On the other hand, “A public cut-off is unnecessary,” says Ted Wagnon of FH sister firm Vox Global. “Probably every past Administration had favored and disfavored news gatherers, and controlled their access to that President. Such decisions usually are not disclosed, allowing the President to make himself available again if a least-favored journalist becomes useful. Going public makes a President look huffy and marginally reduces his perceived power.”

“Until very recent years, there was no particular partisanship label applied to media outlets,” says FH Washington’s Donna Rohrer, though I will point out to her that, actually, until the 1960s, there was a long and widely accepted tradition of “Republican” papers and “Democratic” ones, which readers and politicians expected to cover the news from their respective ideological vantage points. That traditional pretty much went away by the end of the ‘60s, with a few exceptions. But I’m being pedantic.

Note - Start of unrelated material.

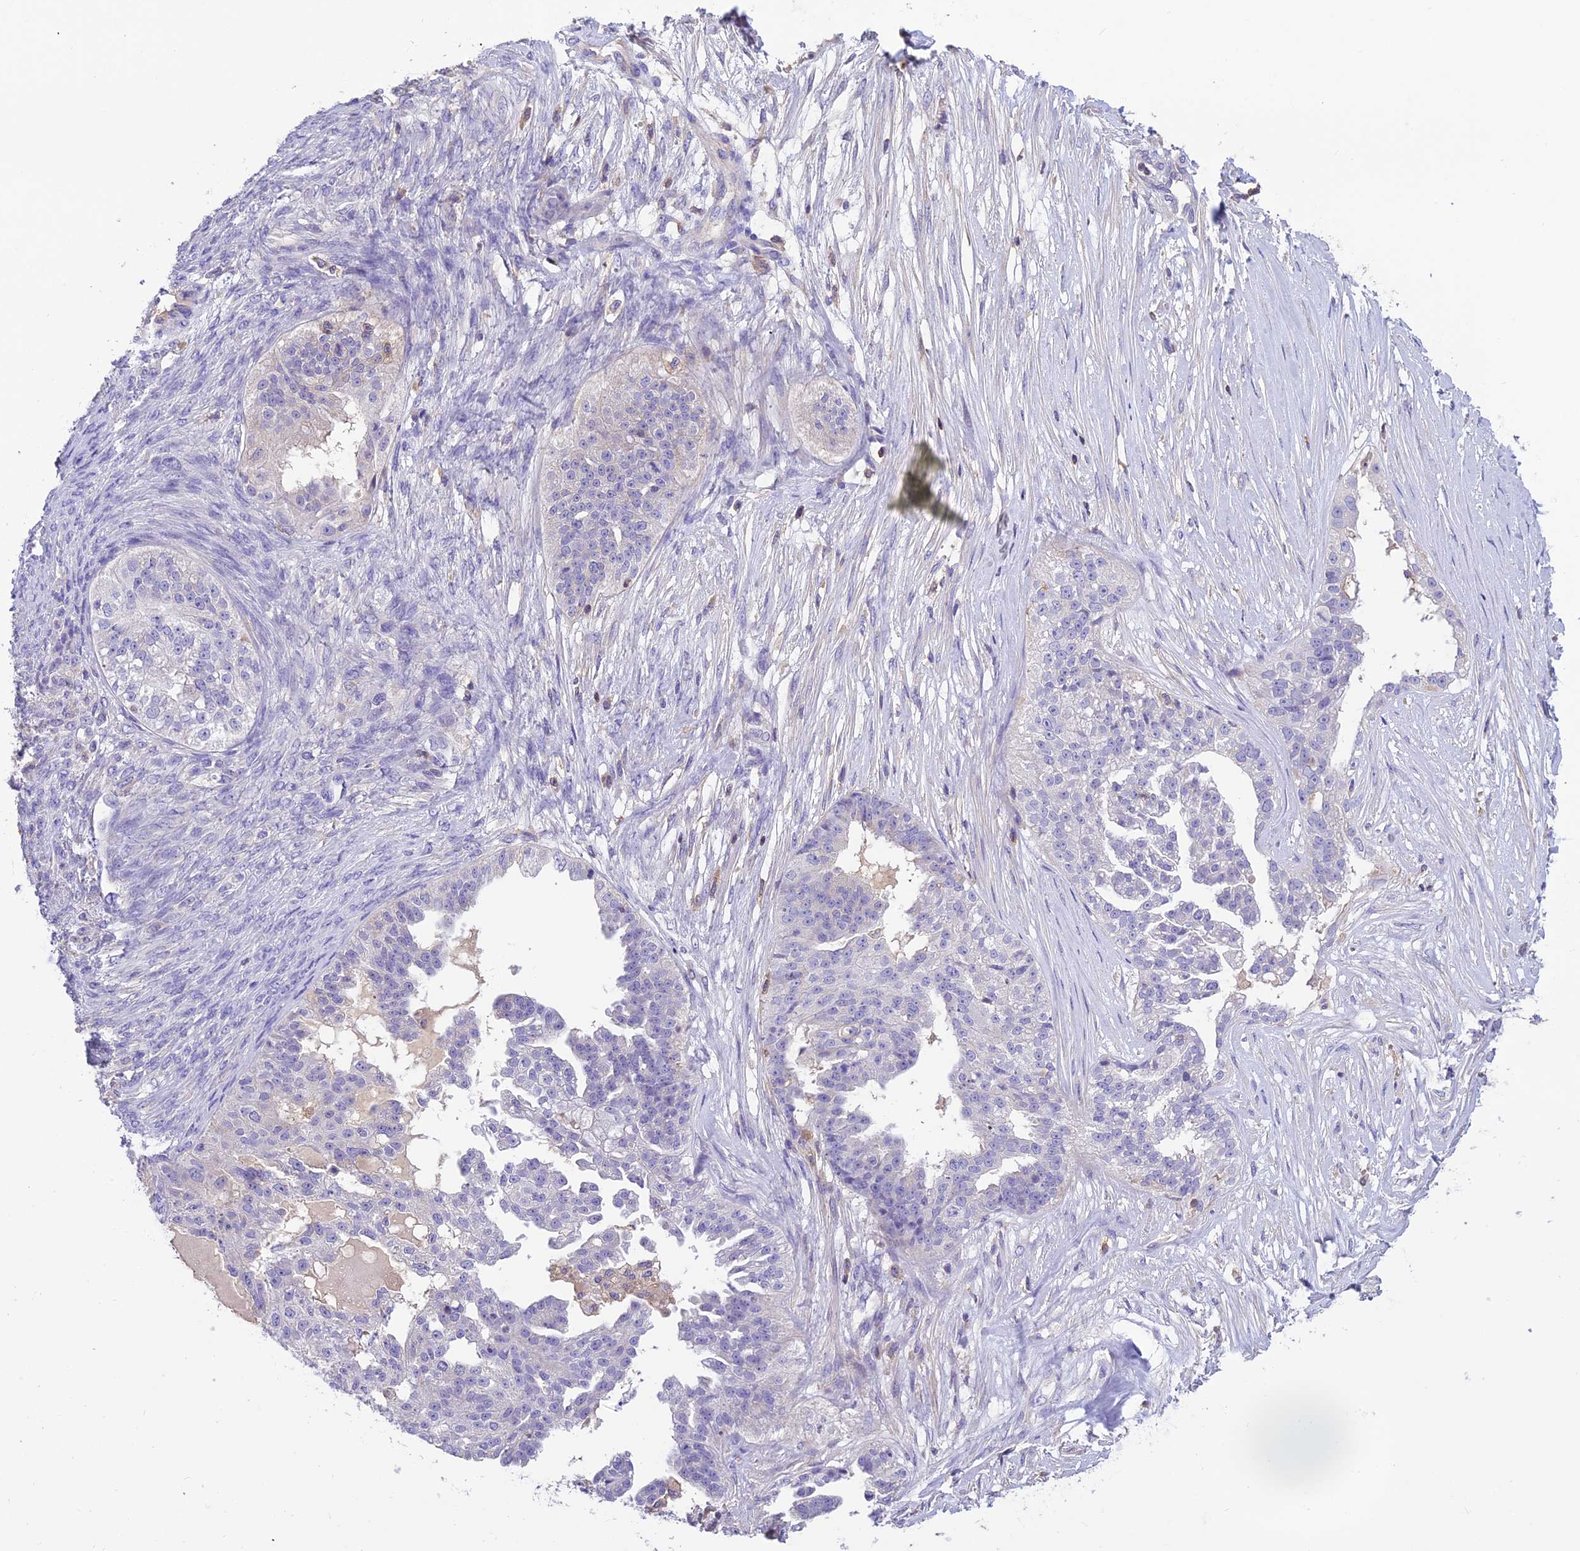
{"staining": {"intensity": "negative", "quantity": "none", "location": "none"}, "tissue": "ovarian cancer", "cell_type": "Tumor cells", "image_type": "cancer", "snomed": [{"axis": "morphology", "description": "Cystadenocarcinoma, serous, NOS"}, {"axis": "topography", "description": "Ovary"}], "caption": "High magnification brightfield microscopy of ovarian cancer stained with DAB (brown) and counterstained with hematoxylin (blue): tumor cells show no significant staining.", "gene": "LPXN", "patient": {"sex": "female", "age": 58}}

“Yes,” Donna says, “there were conservative and liberal columnists and editorial pages of all stripes, and plenty of accusations of ‘they are against us’ applied by presidential administrations of both parties. Clinton got no more quarter from the press than Bush. Both were rather roundly critiqued and found wanting in some important ways…. Now we find ourselves in a fragmented media world in which consumers can find ‘news’ filtered to suit their worldview tastes, beliefs, and even prejudices. At this early stage, in this brave new world, all we can say for certain is that the Obama administration is embarked on a high-risk strategy.”

“The White House would obviously have been better served by standing above the fray and not getting themselves ensnared in a discussion where they can be accused of blaming the messenger,” says Michael von Herff from FH Ottawa, adding that it’s unrealistic to change the thinking of hardcore Fox followers. “…The White House now will have to ride this one out and demonstrate the courage of their convictions by sticking to their guns. That must stop short of actively provoking more confrontation, just let this thing become the ‘new normal.’ And, if they do, you can expect to see Fox howl and yowl for a long time, but ultimately be worse off for not having access to the President in the ways that the other media outlets benefit from.”

William Palen of FH Dallas says, “If the Administration truly believes in its policies, then it should embrace every opportunity to defend them on Fox News.”

To be sure, nothing the White House has said or done (that I’m aware of) precludes this possibility. Indeed, it’s not like the White House has steered completely clear of Fox. As this June 2009 clip of Carol Browner, the White House advisor on environmental initiatives, shows, there are ways of dealing with hostile interviewers and still winning. Fox News interviews tried diligently to get Browner to say that the cap-and-trade bill was essentially a disguised tax on the American people; she stood her ground and called it an important engine of economic development. People in our business should watch it and marvel at a great example of an interviewee taking control of an interview.

But, in a way, one has to wonder what the fuss is about. There’s nothing new about political offices or even corporations taking special steps to deal gingerly with a difficult media outlet or reporter. I’ll finish with another word from Michael von Herff, who writes: “The fact that this is news indicates just how derivative the political discourse has become. We have gone from talking about actual events to talking about how people talk about actual events to, now, talking about how the White House is talking about how people talk about actual events. With all of the trouble in the world this is the best we can do?”